[R] Inverting a scale(X)

[Godfrey van der Linden]

On 2010-07-03, at 17:43 , Peter Ehlers wrote:

> 
> On 2010-07-03 0:05, Godfrey van der Linden wrote:
>> G'day, All.
>> 
>> I have been trying to trackdown a problem in my R analysis script. I perform a scale() operation on a matrix then do further work.
>> 
>> Is there any way of inverting the scale() such that
>>     sX<- scale(X)
>>     Xprime<- inv.scale(x); 	# does inv.scale exist?
>> 
>> resulting in Xprime_{ij} == X_{ij} where Xprime_{ij} \in R
>> 
>> There must be some way of doing it but I'm such a newb that I haven't been able to find it.
>> 
>> Thanks
>> 
>> Godfrey
>> 
> 
> If your sX hasn't lost the "scaled:center" and
> "scaled:scale" attributes that it got from the
> scale() operation, then you can just reverse
> the scaling procedure using those. Multiply
> columns by the "scale" attribute, then add the
> "center" attribute. Something like:
> 
> MN <- attr(sx, "scaled:center")
> SD <- attr(sx, "scaled:scale")
> Xprime <- t(apply(sx, 1, function(x){x * SD + MN}))
> 
> If the attributes have been lost by your further
> work, then I'm afraid you're out of luck.
> 
>  -Peter Ehlers

Thanks for this, I had forgotten the transpose function existed. I did maintain the attributes, though I was surprised how many times I had to move them manually in my script.
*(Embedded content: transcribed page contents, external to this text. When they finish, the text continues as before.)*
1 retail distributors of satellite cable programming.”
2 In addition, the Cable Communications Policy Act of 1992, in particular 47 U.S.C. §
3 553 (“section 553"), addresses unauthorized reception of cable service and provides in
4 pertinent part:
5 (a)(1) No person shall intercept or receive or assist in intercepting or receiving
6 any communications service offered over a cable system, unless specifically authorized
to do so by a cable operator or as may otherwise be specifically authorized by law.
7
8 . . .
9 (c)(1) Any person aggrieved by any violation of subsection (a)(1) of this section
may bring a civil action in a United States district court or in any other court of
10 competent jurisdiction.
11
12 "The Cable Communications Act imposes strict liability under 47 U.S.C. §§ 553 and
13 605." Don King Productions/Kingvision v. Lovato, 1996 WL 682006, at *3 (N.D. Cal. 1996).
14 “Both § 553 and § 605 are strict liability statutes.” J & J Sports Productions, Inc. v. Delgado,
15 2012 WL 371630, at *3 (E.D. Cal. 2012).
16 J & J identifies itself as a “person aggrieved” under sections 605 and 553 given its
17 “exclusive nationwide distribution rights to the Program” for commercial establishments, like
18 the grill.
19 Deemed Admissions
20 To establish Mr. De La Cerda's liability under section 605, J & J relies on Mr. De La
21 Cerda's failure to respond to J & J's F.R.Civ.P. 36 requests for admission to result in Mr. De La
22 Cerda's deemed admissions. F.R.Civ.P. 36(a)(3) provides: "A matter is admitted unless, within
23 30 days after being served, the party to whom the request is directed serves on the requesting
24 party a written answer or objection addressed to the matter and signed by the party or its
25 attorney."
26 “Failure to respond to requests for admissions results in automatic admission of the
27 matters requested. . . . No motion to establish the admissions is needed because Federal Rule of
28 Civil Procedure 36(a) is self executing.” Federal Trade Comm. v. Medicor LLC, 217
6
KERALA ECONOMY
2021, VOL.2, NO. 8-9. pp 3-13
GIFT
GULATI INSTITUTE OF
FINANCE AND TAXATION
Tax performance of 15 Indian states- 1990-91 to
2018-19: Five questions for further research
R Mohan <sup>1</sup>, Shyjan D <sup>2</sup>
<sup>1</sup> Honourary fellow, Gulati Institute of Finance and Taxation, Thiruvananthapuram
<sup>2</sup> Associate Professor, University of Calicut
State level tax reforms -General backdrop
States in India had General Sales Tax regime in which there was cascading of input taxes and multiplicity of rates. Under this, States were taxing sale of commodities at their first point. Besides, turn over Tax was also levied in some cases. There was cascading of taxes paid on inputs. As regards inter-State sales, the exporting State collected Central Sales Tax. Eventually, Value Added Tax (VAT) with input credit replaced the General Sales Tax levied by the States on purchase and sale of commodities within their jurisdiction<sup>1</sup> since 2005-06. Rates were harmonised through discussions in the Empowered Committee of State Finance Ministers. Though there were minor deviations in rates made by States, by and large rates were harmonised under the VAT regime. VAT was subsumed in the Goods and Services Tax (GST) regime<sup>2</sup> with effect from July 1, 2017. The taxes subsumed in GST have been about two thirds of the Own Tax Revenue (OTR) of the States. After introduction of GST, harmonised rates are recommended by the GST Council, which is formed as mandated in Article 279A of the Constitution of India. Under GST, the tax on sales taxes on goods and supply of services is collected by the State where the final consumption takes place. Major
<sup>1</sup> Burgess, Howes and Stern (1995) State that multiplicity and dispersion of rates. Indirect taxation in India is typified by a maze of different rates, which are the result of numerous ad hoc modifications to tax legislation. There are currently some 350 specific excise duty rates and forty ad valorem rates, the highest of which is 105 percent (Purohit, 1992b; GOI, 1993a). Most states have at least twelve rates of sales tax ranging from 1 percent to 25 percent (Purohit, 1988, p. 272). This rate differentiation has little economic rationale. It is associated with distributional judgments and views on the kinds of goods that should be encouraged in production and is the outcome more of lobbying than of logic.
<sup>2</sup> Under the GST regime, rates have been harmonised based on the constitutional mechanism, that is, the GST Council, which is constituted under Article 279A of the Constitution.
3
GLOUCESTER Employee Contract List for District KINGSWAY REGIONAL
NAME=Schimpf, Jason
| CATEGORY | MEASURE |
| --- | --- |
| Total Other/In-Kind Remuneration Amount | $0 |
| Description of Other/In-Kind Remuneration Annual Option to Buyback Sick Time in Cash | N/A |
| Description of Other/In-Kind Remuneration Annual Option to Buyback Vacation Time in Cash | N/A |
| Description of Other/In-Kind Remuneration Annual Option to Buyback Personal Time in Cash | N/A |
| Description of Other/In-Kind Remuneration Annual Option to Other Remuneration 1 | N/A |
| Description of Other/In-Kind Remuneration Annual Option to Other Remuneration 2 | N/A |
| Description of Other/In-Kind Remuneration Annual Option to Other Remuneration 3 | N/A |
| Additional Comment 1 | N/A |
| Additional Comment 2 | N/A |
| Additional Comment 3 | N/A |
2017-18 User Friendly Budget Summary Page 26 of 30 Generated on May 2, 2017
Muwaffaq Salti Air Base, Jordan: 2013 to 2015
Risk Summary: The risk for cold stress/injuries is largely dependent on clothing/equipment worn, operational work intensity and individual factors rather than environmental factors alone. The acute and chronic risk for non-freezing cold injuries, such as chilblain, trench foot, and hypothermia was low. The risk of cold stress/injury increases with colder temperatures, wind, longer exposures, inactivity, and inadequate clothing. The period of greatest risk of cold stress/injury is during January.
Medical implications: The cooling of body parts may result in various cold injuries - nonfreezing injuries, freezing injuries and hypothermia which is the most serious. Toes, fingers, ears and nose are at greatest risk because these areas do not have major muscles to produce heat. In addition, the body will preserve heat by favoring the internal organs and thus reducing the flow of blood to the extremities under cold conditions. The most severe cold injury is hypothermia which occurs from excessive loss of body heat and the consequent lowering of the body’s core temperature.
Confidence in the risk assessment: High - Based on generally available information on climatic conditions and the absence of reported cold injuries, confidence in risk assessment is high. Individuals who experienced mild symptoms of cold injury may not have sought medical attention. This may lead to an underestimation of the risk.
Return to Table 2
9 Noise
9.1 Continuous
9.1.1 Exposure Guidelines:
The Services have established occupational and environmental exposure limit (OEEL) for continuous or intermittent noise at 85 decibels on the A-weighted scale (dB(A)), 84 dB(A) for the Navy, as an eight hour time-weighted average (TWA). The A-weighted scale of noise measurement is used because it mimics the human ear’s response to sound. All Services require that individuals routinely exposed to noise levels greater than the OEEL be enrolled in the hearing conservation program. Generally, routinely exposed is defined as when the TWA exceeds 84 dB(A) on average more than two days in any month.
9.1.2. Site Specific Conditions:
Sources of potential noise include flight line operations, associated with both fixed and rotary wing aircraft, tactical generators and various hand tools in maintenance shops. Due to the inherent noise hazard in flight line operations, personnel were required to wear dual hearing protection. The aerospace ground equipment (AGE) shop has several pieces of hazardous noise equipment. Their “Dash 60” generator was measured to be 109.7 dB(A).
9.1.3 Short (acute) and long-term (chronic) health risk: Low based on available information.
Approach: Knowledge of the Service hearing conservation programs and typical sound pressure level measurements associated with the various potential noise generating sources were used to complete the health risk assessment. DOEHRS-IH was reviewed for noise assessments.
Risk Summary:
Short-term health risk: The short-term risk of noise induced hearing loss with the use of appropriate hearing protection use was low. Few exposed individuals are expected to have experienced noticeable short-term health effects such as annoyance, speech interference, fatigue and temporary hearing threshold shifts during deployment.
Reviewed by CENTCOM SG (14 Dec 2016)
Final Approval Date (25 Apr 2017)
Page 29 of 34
Anyway I also tried a functional programming solution and I'm sort of curious what the differences are? I used rep to build out the SD and MN vectors. Something like this (though I have lost the precise code now and would have to regenerate it)

nr = nrow(sx)
Xprime = sx * rep(SD, each=nr) + rep(MN, each=nr);

Is there any way of determining which approach is more efficient?

Thanks again.

Godfrey